山下:そうですね。それとありがたかったのは、大阪とかに何回か1カ月くらいいかせてもらって。最初はわかぎえふさんの「リリパットアーミーⅡ」に河原新一と上瀧たちがオーディションを受けて出たんですよ。その翌年に劇団WaDaChi轍の『ひびきの石』ってお芝居にわかぎさんたちが見にきて、「次にこういう芝居があるから山ちゃんも出ない」と言ってくれて上瀧たちと3人で一カ月住んで『天下御免の馬侍』っていうのに出たんですよ。その後に西鉄ホールの企画で「劇団太陽族」の『往くも還るも』も1カ月間大阪で稽古してやって。それがちょうど阪神淡路大震災の10年でその時丁度神戸で再演が決まって大阪で稽古して。大阪でやってらっしゃる方の空気とか厳しさを身近で感じられたことも大きな要因の一つだし。坪内守とか林田麻里とかが東京でやってる…もちろんやめちゃったのもいるんですけど、そういうのを聞くことができる立場にいることができたというのも運がよかった…本当にこれだけ芝居を続けられているのはやっぱり運がよかったんだと思います。今でも太陽族は付き合いありますし、自分の芝居の中では大きいですね。
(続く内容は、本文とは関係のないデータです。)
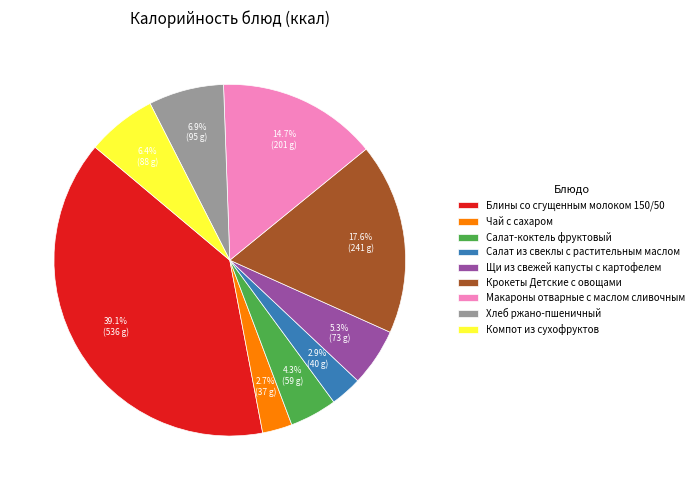

Which category has the biggest portion of the pie?

Блины со сгущенным молоком 150/50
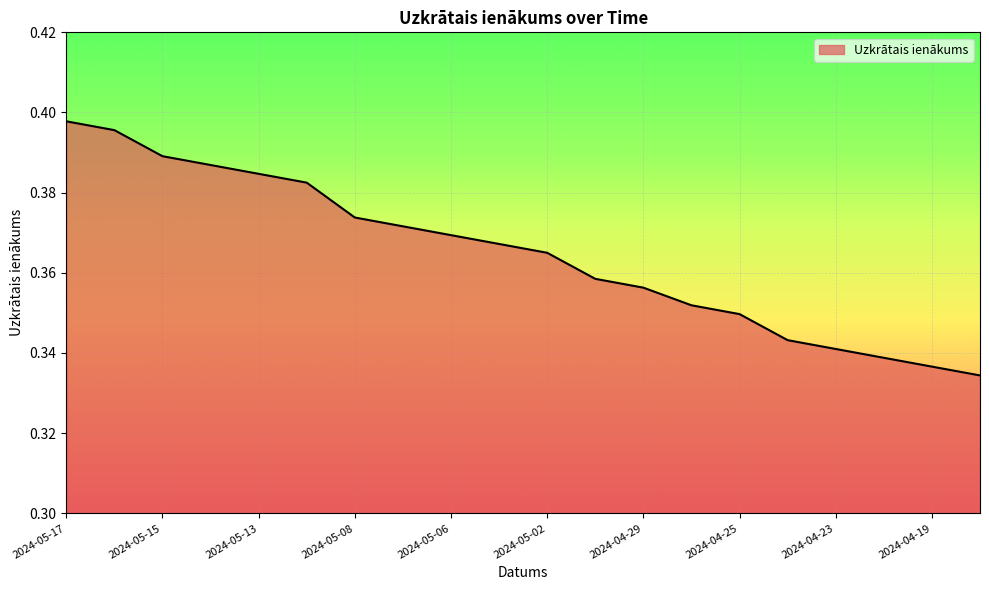

True or false: the data has more than 2 interior local peaks.

False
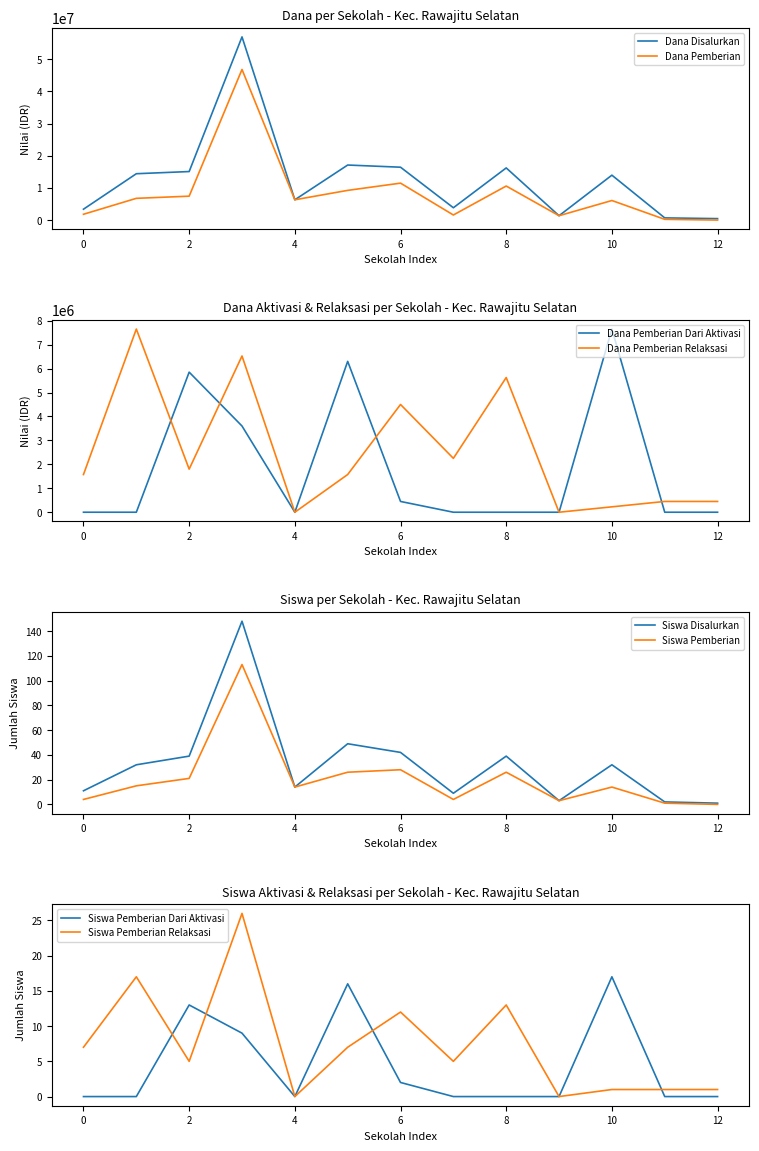

At which label does Siswa Pemberian Dari Aktivasi reach its peak?

10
柴山:最初の二年はばあくぅに所属されましたけど、その後はご自身で作ったもの以外にどこかに所属はされてないじゃないですか、そういう意味ではよその水を知る機会もあまりなく、だからリリパにしても太陽族にしても、他所の劇団を知る機会があったことは大きいですね。
山下:大きい。自分のためになってますね。
柴山:そうだったんですね。いろんな活動をされて興味深いお話でした。ありがとうございました。